仮想空間での設計検証により、試作品の製作を大幅に削減できます。設計変更による影響をリアルタイムで確認できるので、開発期間短縮とコスト削減が図れます。

生産プロセスの最適化

リアルタイムデータに基づく生産ライン最適化により、品質向上と生産性向上を両立できます。ボトルネックの早期発見と改善により、全体効率が大幅に向上します。

エネルギー効率の改善

工場全体のエネルギー消費量を詳細にモニタリングし、AI技術と組み合わせることで最適な運用条件を導き出すことができます。環境負荷軽減とコスト削減に効果的です。

品質管理の高度化

製品のライフサイクル全体にわたる品質データの追跡により、完全なトレーサビリティを確保できます。品質問題の迅速な原因究明と対策が可能になります。

デジタルツイン事例

ダイキン工業:「止まらない工場」の実現

同社は2020年頃からデジタルツインシステムの本格活用を開始。空調機の製造ラインにセンサーやカメラを設置し、部品の流れや組み立てや塗装、プレス工程の状況をリアルタイムで仮想空間に再現しています。

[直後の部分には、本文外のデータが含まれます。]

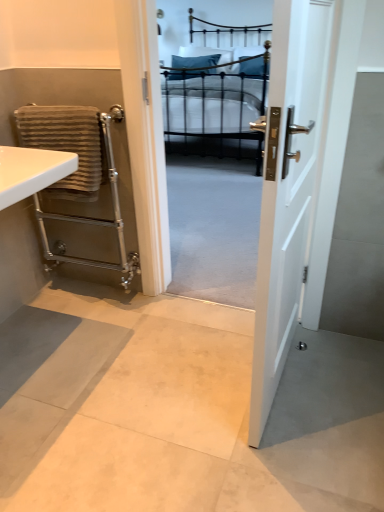
The height and width of the screenshot is (512, 384). What do you see at coordinates (67, 145) in the screenshot? I see `brown striped towel at left` at bounding box center [67, 145].

Find the location of a particular element. blue fabric pillow at center is located at coordinates (193, 66).

Which is more to the left, blue fabric pillow at center or white glossy sink at left?

From the viewer's perspective, white glossy sink at left appears more on the left side.

How many degrees apart are the facing directions of blue fabric pillow at center and white glossy sink at left?

The facing directions of blue fabric pillow at center and white glossy sink at left are 83.2 degrees apart.

From a real-world perspective, which is physically below, blue fabric pillow at center or white glossy sink at left?

white glossy sink at left is physically lower.

Would you say blue fabric pillow at center is outside white glossy sink at left?

Indeed, blue fabric pillow at center is completely outside white glossy sink at left.

Is brown striped towel at left positioned behind white glossy sink at left?

Yes, brown striped towel at left is further from the viewer.

Locate an element on the screen. The width and height of the screenshot is (384, 512). bath towel that is under the white glossy sink at left (from a real-world perspective) is located at coordinates (67, 145).

Are brown striped towel at left and white glossy sink at left located far from each other?

No, brown striped towel at left is not far from white glossy sink at left.

From the picture: Considering the sizes of blue fabric pillow at center and brown striped towel at left in the image, is blue fabric pillow at center bigger or smaller than brown striped towel at left?

blue fabric pillow at center is bigger than brown striped towel at left.

Is blue fabric pillow at center not near brown striped towel at left?

blue fabric pillow at center is positioned a significant distance from brown striped towel at left.

From the image's perspective, is blue fabric pillow at center on top of brown striped towel at left?

Yes, from the image's perspective, blue fabric pillow at center is above brown striped towel at left.

Looking at this image, from the image's perspective, would you say silver metallic towel rail at left is shown under black metal bed at center?

Yes, from the image's perspective, silver metallic towel rail at left is beneath black metal bed at center.

Is point (88, 155) closer or farther from the camera than point (179, 99)?

Point (88, 155) appears to be closer to the viewer than point (179, 99).

Consider the image. Is silver metallic towel rail at left oriented away from black metal bed at center?

Yes, silver metallic towel rail at left's orientation is away from black metal bed at center.

Is silver metallic towel rail at left at the left side of black metal bed at center?

Indeed, silver metallic towel rail at left is positioned on the left side of black metal bed at center.

Considering the sizes of brown striped towel at left and blue fabric pillow at center in the image, is brown striped towel at left bigger or smaller than blue fabric pillow at center?

Considering their sizes, brown striped towel at left takes up less space than blue fabric pillow at center.

In the image, there is a brown striped towel at left. Where is `pillow above it (from the image's perspective)`? The image size is (384, 512). pillow above it (from the image's perspective) is located at coordinates (193, 66).

Consider the image. From the image's perspective, is brown striped towel at left under blue fabric pillow at center?

Yes, from the image's perspective, brown striped towel at left is below blue fabric pillow at center.

Which of these two, brown striped towel at left or blue fabric pillow at center, is wider?

blue fabric pillow at center.

Locate an element on the screen. balustrade below the black metal bed at center (from a real-world perspective) is located at coordinates click(78, 173).

Considering the sizes of objects black metal bed at center and silver metallic towel rail at left in the image provided, who is bigger, black metal bed at center or silver metallic towel rail at left?

black metal bed at center.

How far apart are black metal bed at center and silver metallic towel rail at left?

black metal bed at center and silver metallic towel rail at left are 6.97 feet apart.

Is black metal bed at center inside the boundaries of silver metallic towel rail at left, or outside?

black metal bed at center is not inside silver metallic towel rail at left, it's outside.

This screenshot has height=512, width=384. I want to click on balustrade located on the right of brown striped towel at left, so click(x=78, y=173).

Considering the positions of objects silver metallic towel rail at left and brown striped towel at left in the image provided, who is behind, silver metallic towel rail at left or brown striped towel at left?

silver metallic towel rail at left is behind.

Would you say silver metallic towel rail at left is outside brown striped towel at left?

Yes, silver metallic towel rail at left is outside of brown striped towel at left.

Based on the photo, does silver metallic towel rail at left appear on the right side of brown striped towel at left?

Correct, you'll find silver metallic towel rail at left to the right of brown striped towel at left.

Identify the location of sink below the blue fabric pillow at center (from a real-world perspective). (31, 170).

Find the location of a particular element. The width and height of the screenshot is (384, 512). bath towel to the right of white glossy sink at left is located at coordinates (67, 145).

When comparing their distances from white glossy sink at left, does blue fabric pillow at center or white glossy door at center seem further?

Based on the image, blue fabric pillow at center appears to be further to white glossy sink at left.

Which object lies nearer to the anchor point white glossy door at center, blue fabric pillow at center or white glossy sink at left?

white glossy sink at left is positioned closer to the anchor white glossy door at center.

Estimate the real-world distances between objects in this image. Which object is closer to blue fabric pillow at center, brown striped towel at left or black metal bed at center?

black metal bed at center.

Considering their positions, is blue fabric pillow at center positioned further to black metal bed at center than white glossy sink at left?

Among the two, white glossy sink at left is located further to black metal bed at center.

Estimate the real-world distances between objects in this image. Which object is further from white glossy sink at left, black metal bed at center or white glossy door at center?

black metal bed at center lies further to white glossy sink at left than the other object.

Which object lies further to the anchor point white glossy sink at left, brown striped towel at left or silver metallic towel rail at left?

silver metallic towel rail at left.

From the image, which object appears to be nearer to white glossy door at center, black metal bed at center or silver metallic towel rail at left?

Based on the image, silver metallic towel rail at left appears to be nearer to white glossy door at center.

Based on their spatial positions, is black metal bed at center or brown striped towel at left further from white glossy sink at left?

black metal bed at center is positioned further to the anchor white glossy sink at left.

Where is `bed between white glossy door at center and blue fabric pillow at center from front to back`? The width and height of the screenshot is (384, 512). bed between white glossy door at center and blue fabric pillow at center from front to back is located at coordinates (215, 85).

Find the location of a particular element. balustrade between white glossy sink at left and black metal bed at center in the front-back direction is located at coordinates (78, 173).

You are a GUI agent. You are given a task and a screenshot of the screen. Output one action in this format:
    pyautogui.click(x=<x>, y=<y>)
    Task: Click on the sink between white glossy door at center and black metal bed at center in the front-back direction
    
    Given the screenshot: What is the action you would take?
    pyautogui.click(x=31, y=170)

I want to click on bath towel located between white glossy sink at left and white glossy door at center in the left-right direction, so click(x=67, y=145).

作業の遅れが予測可能となることで製造ラインの停滞を事前に把握し、ロスを3割強削減することに成功しています。

旭化成:遠隔からの熟練技術者支援

同社では水素製造プラントでデジタルツインシステムを開発し、ベテラン技術者が現場に出向かずとも遠隔で設備異常に対応できる体制を構築しています。

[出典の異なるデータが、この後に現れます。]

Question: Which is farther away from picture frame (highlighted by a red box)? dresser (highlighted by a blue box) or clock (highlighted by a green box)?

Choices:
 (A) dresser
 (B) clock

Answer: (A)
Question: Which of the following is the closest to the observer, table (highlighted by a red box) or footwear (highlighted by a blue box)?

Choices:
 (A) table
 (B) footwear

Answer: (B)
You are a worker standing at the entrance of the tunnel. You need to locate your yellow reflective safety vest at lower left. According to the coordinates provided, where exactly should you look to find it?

遠隔から現場作業員を指導できるシステムの構築により、ベテラン技術者がその場に不在であっても技術継承と異常発生時における効率的な対応を実現しています。

東芝デジタルソリューションズ:MR活用による現場作業効率化

同社では、「MR(Mixed Reality)」技術を活用したデジタルツインにより現場作業の効率化を図っています。

作業者がMRデバイスを装着することで、仮想空間の情報と現実の設備を重ね合わせて表示でき、複雑な保守作業や点検作業をより効率的に実施できるようになりました。

川崎重工:工場のメタバース化計画

同社では工場を丸ごとメタバース化する計画を発表し、製造現場全体をデジタル空間に再現する取り組みを進めています。設計から製造、保守までを一貫したデジタルツイン環境の構築により、生産性向上と品質管理の高度化を目指しています。

日立:製造ライン最適化による生産時間短縮

同社では製造ラインのデジタルツイン構築により、生産時間を50%短縮することに成功しています。

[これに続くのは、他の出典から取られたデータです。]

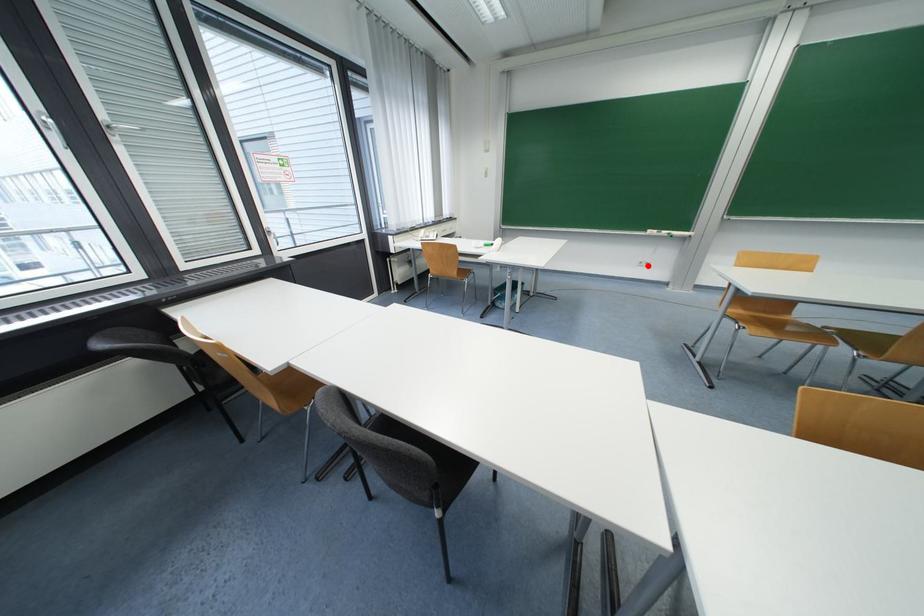
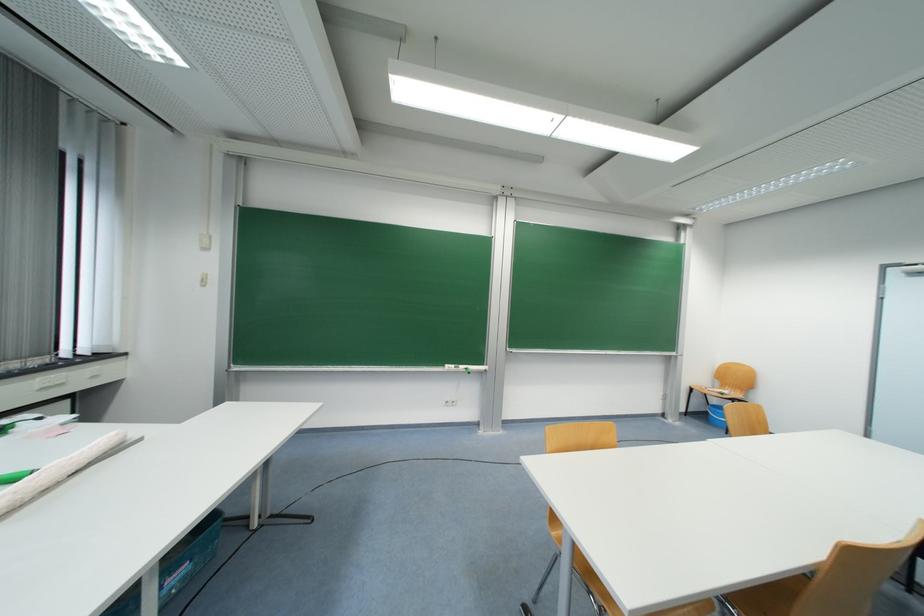
Question: I am providing you with two images of the same scene from different viewpoints. Image1 has a red point marked. In image2, the corresponding 3D location appears at what relative position? Reply with the corresponding letter.

Choices:
 (A) Closer
 (B) Farther

Answer: (B)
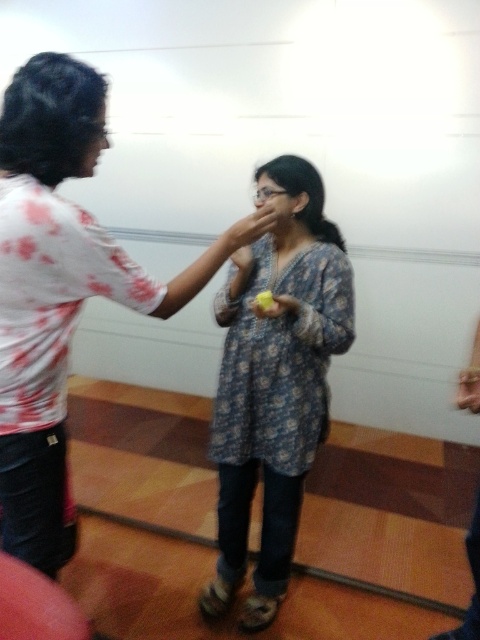
Question: Which point appears closest to the camera in this image?

Choices:
 (A) (61, 456)
 (B) (244, 470)
 (C) (216, 252)
 (D) (297, 304)

Answer: (C)

Question: Can you confirm if floral-patterned dress at center is wider than floral-patterned fabric dress at center?

Choices:
 (A) no
 (B) yes

Answer: (B)

Question: Which object is the farthest from the yellow matte apple at center?

Choices:
 (A) matte skin hand at center
 (B) floral-patterned fabric dress at center

Answer: (B)

Question: Which of the following is the closest to the observer?

Choices:
 (A) (333, 348)
 (B) (76, 243)

Answer: (B)

Question: Is floral-patterned dress at center in front of matte skin hand at center?

Choices:
 (A) no
 (B) yes

Answer: (B)

Question: Is matte skin hand at center to the left of yellow matte apple at center from the viewer's perspective?

Choices:
 (A) no
 (B) yes

Answer: (B)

製造プロセス全体をデジタル化し、ボトルネックの特定と改善を継続的に実施することで、大幅な効率向上を実現しています。

まとめ

デジタルツインは予知保全・開発効率化・生産最適化・エネルギー管理・品質向上など、多方面で革新をもたらす重要な技術です。世界的な先進企業の成功事例が示すように、適切な導入により大幅な効率改善とコスト削減を実現できます。

導入を成功させるためのカギは、データの質と量の確保・セキュリティ対策・人材育成・段階的導入・ROIの明確化などの要素を慎重に検討することです。これらの課題を克服することで、デジタルツインは企業の競争優位性確保と持続可能な成長を支える中核技術となります。

今後、AI技術の進歩とともにデジタルツインはさらに高度化し、デジタル変革における必須の技術として位置づけられることが期待されます。